My wife felt sure he was hiding in some super-secret kitty spot. I thought maybe he had run out when we were loading the car. He could be wandering the neighborhood, dazed with hunger, staggering onto Crazy-Street, the six-lane race track behind our house, to be crushed like a cat-shaped jar of jelly. My fears were valid—we once had a cat that sneaked out the front door and never came back.

We searched the neighborhood. No cat. At last my wife reasoned that the cat was too much of a coward to ever go outside, so we should get on the road. I agreed, but I felt bad about it—like a rotten kitty-dad. We notified the people staying in our house to watch out for the cat and tell us if they saw him.

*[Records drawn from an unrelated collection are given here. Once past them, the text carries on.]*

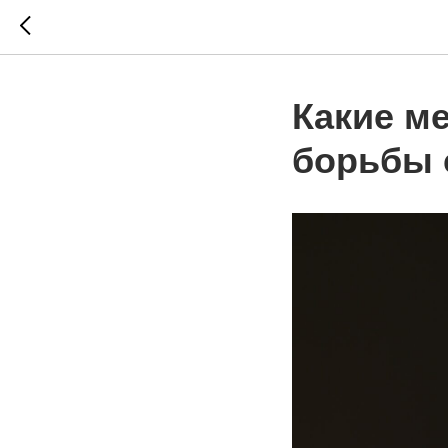
Какие м
борьбы 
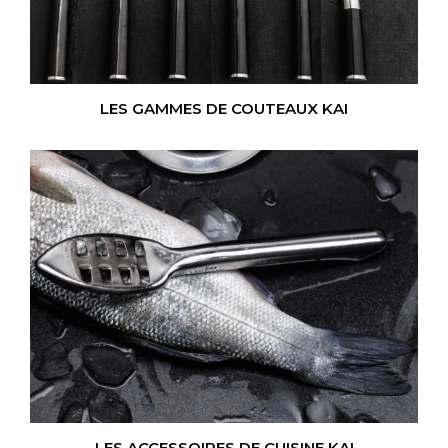
LES GAMMES DE COUTEAUX KAI
LES ACCESSOIRES DE CUISINE KAI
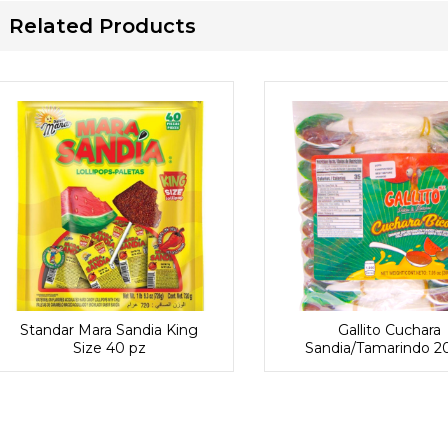
Related Products
Standar Mara Sandia King
Gallito Cuchara
Size 40 pz
Sandia/Tamarindo 2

I pulled the car out of the driveway, certain that our cat was, at that very moment, dodging cars someplace down the block. I drove the other way though, because Montreal is in that direction. After five minutes I couldn’t stand it. I turned the car around and drove home. Our cat was laying where he always lays, on our bed, with a, “Holy shit, what are you doing back?” expression.

As we drove our first leg to Little Rock, I felt relieved and thrilled that our cat was safe at home, thinking bad thoughts about it. But all the way there a voice in my head said, “YOU WERE WILLING TO LEAVE YOUR CAT BEHIND TO GET SQUISHED BY A CAR, WEREN’T YOU? ASSHOLE.”

Little Rock is beautiful. Here’s a picture.

By the way, east of Dallas I found out there are no Buc-ees on the way to Little Rock, and I strongly recommended we go back home.